- _What you will do_:
Render each line of the data below as an item in a numbered list, omitting blank lines.
= = = =
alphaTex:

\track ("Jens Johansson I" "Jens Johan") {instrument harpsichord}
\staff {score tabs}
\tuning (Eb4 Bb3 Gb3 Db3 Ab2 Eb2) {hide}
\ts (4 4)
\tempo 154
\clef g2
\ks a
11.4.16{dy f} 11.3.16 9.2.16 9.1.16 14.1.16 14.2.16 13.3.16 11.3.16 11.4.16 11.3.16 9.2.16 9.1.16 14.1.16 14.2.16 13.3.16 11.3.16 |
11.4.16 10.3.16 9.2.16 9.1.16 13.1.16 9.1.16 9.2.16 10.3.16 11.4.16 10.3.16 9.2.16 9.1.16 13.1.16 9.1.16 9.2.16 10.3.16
= = = =
- _The completed task_:
1. alphaTex:
2. \track ("Jens Johansson I" "Jens Johan") {instrument harpsichord}
3. \staff {score tabs}
4. \tuning (Eb4 Bb3 Gb3 Db3 Ab2 Eb2) {hide}
5. \ts (4 4)
6. \tempo 154
7. \clef g2
8. \ks a
9. 11.4.16{dy f} 11.3.16 9.2.16 9.1.16 14.1.16 14.2.16 13.3.16 11.3.16 11.4.16 11.3.16 9.2.16 9.1.16 14.1.16 14.2.16 13.3.16 11.3.16 |
10. 11.4.16 10.3.16 9.2.16 9.1.16 13.1.16 9.1.16 9.2.16 10.3.16 11.4.16 10.3.16 9.2.16 9.1.16 13.1.16 9.1.16 9.2.16 10.3.16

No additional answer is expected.